Don’t be fooled by Wayne Rooney’s late spot-kick because the struggling visitors were lucky to escape with a point here.

As they so often have in recent weeks, they dominated possession without looking remotely like scoring in a month of Sundays, and then went behind.

This time it was Anthony Knockaert doing the damage, and there appeared to be no way back until Brighton skipper Bruno handed them an unexpected last-gasp lifeline.

His elbow did connect with Dominic Calvert-Lewin, but it was a soft call by referee Michael Oliver, and Rooney took full advantage to send Mat Ryan the wrong way from the spot.

Amazingly, Everton could even have won it in the fourth minute of injury time when Ryan stuck out a boot to deny substitute Kevin Mirallas from point-blank range.

But it is 12 away games in the Premier League without victory for Koeman’s side now, and they have scored just seven times in their last 13 top-flight matches.

Koeman is a manager still searching for something, anything, from an expensively-assembled but rag-tag team full of round pegs in square holes, with no identity and little or no confidence.

He remains safe for now, despite Brighton fans singing: “You’re getting sacked in the morning” when their team was in front, but he has Rooney to thank for sparing his blushes in this one.

With the two lone strikers starting for each team boasting a combined age of 65 it was perhaps no surprise that goalmouth action was as a rare as snowflakes in the desert in the first half.

Rooney and Glenn Murray found chances few and far between, and defensive midfielder Idrissa Gueye was the only player from either side to manage a shot on target.

He was fed the ball in space by Everton team-mate Nikola Vlasic and let fly from 25 yards to force a diving save from Ryan. It was the only thing he had to do for 45 minutes.

Brighton had struggled to score goals even before joint top scorer Tomer Hemed copped a ban for stamping on Newcastle’s DeAndre Yedlin.

But they looked especially toothless trying to play on the counter against an Everton side who dominated possession but rarely threatened themselves.

The home side could have had a penalty when Michael Keane appeared to block a shot from Lewis Dunk with his hand, but referee Oliver waved play on.

Things did not improve much at the start of the second half either, although Mason Holgate, on a rare surge forward from right back, did force another save from Ryan.

Calvert-Lewin also had a tame header saved as Everton showed glimmers of promise, but for a £45m signing, Gylfi Sigurdsson offered almost nothing for the visitors.

Gueye was in the wars all game, and Davy Propper was perhaps lucky to get away with only a yellow card after standing on his ankle.

Koeman threw on Oumar Niasse to try and liven things up but it was Calvert-Lewin who had the next chance, chesting down a far-post cross only to shoot tamely at Ryan.

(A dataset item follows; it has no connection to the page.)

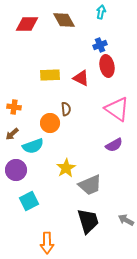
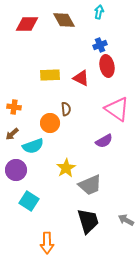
cyan arrow: moved 2 px left
purple semicircle: moved 10 px left, 4 px up
cyan square: rotated 30 degrees counterclockwise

Jose Izquierdo, on for Solly March, finally had Brighton’s first shot on target in the 75th minute but Jordan Pickford turned it away.

Everton then had Michael Keane, outstanding in this game, to thank for blocking Anthony Knockaert’s goalbound volley.

But he could not do anything about Brighton’s 82nd-minute opener. He did block Izquierdo’s initial effort, but Everton failed to clear and Knockaert smashed it home.

The Amex erupted after that, and it could have got even better for the Seagulls when subsititute Izzy Brown forced another fine save from Pickford.

But while the drama was still to come with Bruno handing Everton a lifeline and Rooney scoring a big, big penalty and Mirallas almost snatching a winner, the same questions remain for Koeman.